Selected text:
SEX & VIOLENZA

She’s Andressing you with her eyes.

European publishers, like Italy’s Tecnografica, often used celebrities on their book covers. Here’s a favorite example—Swiss actress Ursula Andress on the cover of the illustrated giallo Invito alla violenza, by Hugh Pentecost, aka Judson Pentecost Phillips, aka Phillip Owen. The shot is from a 1965 photo series, another frame of which appeared in Spain’s Triunfo magazine. We don’t know whether the series was shot for Triunfo and rented by Tecnografica, or vice-versa. Possibly neither. It could have been shot as a promo series and sold to both Triunfo and Tecnografica. Alternatively, maybe Tecnografica simply appropriated the image. We only suggest that because we can’t think of any reason Ursula Andress would have needed to gnaw grass on the cover of a cheapie giallo three years after she appeared in Dr. No. Maybe we’ll find out the answer to that one later. In the meantime, we’re working on an aggregate post of celeb covers, which we’ll get up soon.

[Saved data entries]
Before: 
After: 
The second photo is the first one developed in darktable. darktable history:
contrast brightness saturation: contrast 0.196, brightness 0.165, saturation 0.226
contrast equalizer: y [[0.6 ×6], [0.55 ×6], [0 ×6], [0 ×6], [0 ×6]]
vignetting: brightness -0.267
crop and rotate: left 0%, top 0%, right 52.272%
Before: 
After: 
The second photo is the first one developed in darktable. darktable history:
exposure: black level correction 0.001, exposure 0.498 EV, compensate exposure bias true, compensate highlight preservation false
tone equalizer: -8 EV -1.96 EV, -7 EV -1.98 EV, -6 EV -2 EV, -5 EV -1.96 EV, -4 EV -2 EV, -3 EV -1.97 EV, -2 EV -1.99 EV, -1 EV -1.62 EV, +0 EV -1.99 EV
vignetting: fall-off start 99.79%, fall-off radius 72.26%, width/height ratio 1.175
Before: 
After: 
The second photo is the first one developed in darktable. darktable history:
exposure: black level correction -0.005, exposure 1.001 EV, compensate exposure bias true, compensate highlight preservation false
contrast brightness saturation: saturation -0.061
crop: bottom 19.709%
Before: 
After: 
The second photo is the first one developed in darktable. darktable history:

Written tasks:
a) List every name the Ursula Andress book cover post gives for the author of Invito alla violenza.
b) Extend the Ursula Andress book cover post with a further paragraph that picks up after its final sentence.

Solved problems:
a) Hugh Pentecost, Judson Pentecost Phillips, Phillip Owen

b)
Update: Rafael wrote in with this: I suggest that these are promotional photos for 4 for Texas (USA 1963), freely appropriated by magazines everywhere.

And indeed he is right. Once we knew the movie we found many more promo shots of Andress wearing the same outfit.  4 for Texas also starred Frank Sinatra and Dean Martin, as well as Anita Ekberg, which all sounds worthwhile to us. We will defnitely screen a copy of it. Thanks Rafael, for the help.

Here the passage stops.